What the exercise asks —
Nothing after the line containing "left shoulder: (464, 523)" belongs in the answer; write out exactly every line from the start of the material up to it, including it.

Available data —
Start of Block

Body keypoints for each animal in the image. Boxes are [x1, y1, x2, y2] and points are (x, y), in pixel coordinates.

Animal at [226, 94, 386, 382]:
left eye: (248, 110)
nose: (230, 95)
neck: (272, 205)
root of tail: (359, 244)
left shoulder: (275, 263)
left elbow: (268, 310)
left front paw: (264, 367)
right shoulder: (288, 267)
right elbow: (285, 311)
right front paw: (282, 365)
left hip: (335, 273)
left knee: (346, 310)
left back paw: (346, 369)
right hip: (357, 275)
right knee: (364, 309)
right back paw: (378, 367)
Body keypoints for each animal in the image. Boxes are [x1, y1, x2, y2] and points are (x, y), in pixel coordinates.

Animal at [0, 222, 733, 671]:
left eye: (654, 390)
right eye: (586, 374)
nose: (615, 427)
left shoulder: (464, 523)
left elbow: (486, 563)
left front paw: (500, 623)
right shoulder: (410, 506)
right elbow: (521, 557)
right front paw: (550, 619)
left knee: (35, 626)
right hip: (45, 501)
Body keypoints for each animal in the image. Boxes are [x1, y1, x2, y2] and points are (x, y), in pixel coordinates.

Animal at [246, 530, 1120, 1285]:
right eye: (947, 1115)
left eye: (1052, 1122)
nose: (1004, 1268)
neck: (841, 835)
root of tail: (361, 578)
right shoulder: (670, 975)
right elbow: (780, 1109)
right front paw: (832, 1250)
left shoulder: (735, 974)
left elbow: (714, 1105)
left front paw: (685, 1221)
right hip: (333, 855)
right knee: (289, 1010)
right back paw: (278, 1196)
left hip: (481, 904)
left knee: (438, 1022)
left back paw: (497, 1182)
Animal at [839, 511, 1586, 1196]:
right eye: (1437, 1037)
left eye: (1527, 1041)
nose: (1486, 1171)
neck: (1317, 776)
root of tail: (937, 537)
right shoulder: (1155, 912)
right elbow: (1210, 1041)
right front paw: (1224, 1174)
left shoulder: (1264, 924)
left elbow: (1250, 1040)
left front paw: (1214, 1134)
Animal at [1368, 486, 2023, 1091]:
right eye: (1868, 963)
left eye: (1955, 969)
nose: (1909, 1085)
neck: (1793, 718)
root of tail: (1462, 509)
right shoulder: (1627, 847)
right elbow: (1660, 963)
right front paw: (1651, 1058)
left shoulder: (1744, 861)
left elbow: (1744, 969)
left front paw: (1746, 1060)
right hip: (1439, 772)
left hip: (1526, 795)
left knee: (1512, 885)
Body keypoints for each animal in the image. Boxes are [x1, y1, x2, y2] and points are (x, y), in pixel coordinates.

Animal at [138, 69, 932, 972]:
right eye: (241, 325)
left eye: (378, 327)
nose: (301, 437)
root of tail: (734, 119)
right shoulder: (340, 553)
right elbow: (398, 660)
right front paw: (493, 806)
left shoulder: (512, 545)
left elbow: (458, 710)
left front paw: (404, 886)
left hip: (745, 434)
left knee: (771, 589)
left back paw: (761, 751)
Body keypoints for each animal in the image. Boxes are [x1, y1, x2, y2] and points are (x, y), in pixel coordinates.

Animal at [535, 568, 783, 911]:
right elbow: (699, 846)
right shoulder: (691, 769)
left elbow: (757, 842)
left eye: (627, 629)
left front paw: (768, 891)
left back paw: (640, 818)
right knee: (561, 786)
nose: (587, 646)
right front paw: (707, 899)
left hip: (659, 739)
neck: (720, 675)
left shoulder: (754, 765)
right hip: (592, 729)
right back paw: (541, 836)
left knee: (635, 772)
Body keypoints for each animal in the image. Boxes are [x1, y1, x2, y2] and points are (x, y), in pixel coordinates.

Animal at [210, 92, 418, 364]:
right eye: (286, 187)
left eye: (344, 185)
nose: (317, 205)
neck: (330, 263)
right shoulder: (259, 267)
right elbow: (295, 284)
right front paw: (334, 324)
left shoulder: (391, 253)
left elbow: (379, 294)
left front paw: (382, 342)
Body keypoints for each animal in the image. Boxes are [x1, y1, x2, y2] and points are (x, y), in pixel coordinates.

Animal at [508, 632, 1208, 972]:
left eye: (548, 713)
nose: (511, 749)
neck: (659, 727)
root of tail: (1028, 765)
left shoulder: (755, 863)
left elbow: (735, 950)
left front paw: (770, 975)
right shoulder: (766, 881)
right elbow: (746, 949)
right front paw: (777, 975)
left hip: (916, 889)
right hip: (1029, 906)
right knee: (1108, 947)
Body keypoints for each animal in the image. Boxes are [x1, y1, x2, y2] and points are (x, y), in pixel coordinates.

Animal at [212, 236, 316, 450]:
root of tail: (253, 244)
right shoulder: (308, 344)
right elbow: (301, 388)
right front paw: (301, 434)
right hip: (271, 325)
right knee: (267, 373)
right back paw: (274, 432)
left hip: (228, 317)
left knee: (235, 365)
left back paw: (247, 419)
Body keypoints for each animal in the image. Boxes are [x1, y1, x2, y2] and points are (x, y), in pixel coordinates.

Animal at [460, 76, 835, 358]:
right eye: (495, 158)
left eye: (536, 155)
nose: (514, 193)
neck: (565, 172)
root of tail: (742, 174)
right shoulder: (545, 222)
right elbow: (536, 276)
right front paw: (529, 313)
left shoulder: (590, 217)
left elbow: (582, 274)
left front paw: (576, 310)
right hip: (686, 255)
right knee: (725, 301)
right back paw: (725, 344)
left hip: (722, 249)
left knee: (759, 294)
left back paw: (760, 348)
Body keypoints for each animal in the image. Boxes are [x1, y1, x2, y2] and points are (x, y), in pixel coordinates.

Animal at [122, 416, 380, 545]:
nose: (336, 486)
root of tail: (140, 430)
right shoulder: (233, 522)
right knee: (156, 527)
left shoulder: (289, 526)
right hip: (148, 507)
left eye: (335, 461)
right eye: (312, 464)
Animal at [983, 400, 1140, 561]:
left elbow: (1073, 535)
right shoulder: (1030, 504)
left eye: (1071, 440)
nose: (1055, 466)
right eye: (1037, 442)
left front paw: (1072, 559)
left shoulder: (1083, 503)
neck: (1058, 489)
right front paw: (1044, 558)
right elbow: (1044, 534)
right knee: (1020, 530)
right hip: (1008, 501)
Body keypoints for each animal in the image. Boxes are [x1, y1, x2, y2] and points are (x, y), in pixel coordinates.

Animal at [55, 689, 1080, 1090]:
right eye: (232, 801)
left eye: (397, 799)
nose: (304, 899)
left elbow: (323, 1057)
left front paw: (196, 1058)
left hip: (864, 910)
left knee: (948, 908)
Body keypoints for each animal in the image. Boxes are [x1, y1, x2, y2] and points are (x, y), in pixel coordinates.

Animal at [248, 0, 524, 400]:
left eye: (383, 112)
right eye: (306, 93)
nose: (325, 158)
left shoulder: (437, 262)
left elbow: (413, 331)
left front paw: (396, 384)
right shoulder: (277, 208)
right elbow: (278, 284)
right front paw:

End of Block

Answer to this exercise —
Body keypoints for each animal in the image. Boxes are [x1, y1, x2, y2] and points are (x, y), in pixel coordinates.

Animal at [226, 94, 386, 382]:
left eye: (248, 110)
nose: (230, 95)
neck: (272, 205)
root of tail: (359, 244)
left shoulder: (275, 263)
left elbow: (268, 310)
left front paw: (264, 367)
right shoulder: (288, 267)
right elbow: (285, 311)
right front paw: (282, 365)
left hip: (335, 273)
left knee: (346, 310)
left back paw: (346, 369)
right hip: (357, 275)
right knee: (364, 309)
right back paw: (378, 367)
Body keypoints for each animal in the image. Boxes are [x1, y1, x2, y2] and points are (x, y), in pixel coordinates.

Animal at [0, 222, 733, 671]:
left eye: (654, 390)
right eye: (586, 374)
nose: (615, 427)
left shoulder: (464, 523)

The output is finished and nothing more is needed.